There is usually a gap between the real world data formats and the data structures which are theoretically the most appropriate for algorithms. Witness the plethora of graphics file formats, and the many trade books that treats them. In this lecture, we will describe an important format called TIGER (Topologically Integrated Geographic Encoding and Referencing System) developed by the U.S. Bureau of the Census (http://www.census.gov). For more information, we recommend going to the TIGER homepage: http://www.census.gov/geo/www/tiger.
The TIGER data set contains the geographic encoding of the whole USA, that is especially appropriate for representing census information, its primary application. For our purposes, we are mainly interested in its map data.

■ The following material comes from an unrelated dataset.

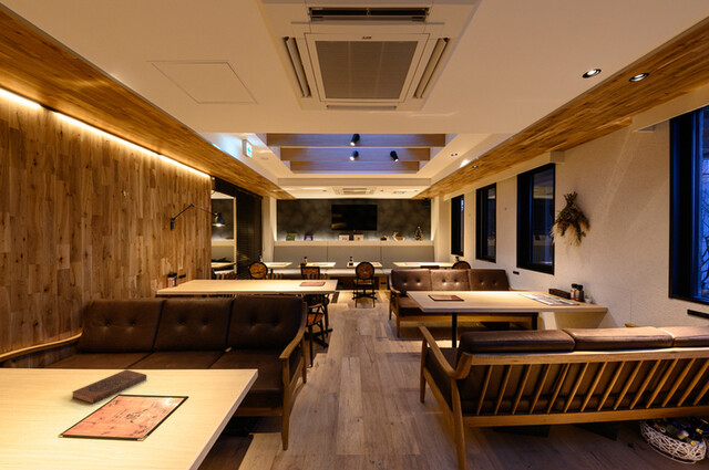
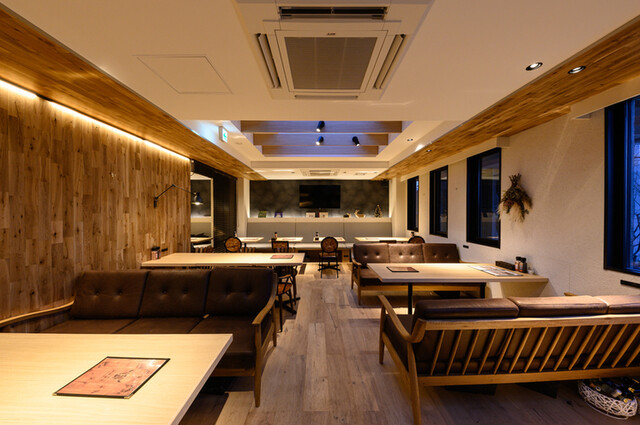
- book [71,368,147,405]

TIGER files. The data set is county-based, so that each county in the county has its own data set. The whole USA has over 3200 counties. Each county is given a 6 digit identifier called an FIPS. For instance, the FIPS for New York County (i.e., Manhattan) is 36061 while Kings County (i.e., Brooklyn) is 36047. The first two digits of the FIPS identifies the state (New York State is 36).
Each county has up to 17 different record types,
and all the records of a given type for the county is
stored in a single file.
So, there are up to 17 files for each county.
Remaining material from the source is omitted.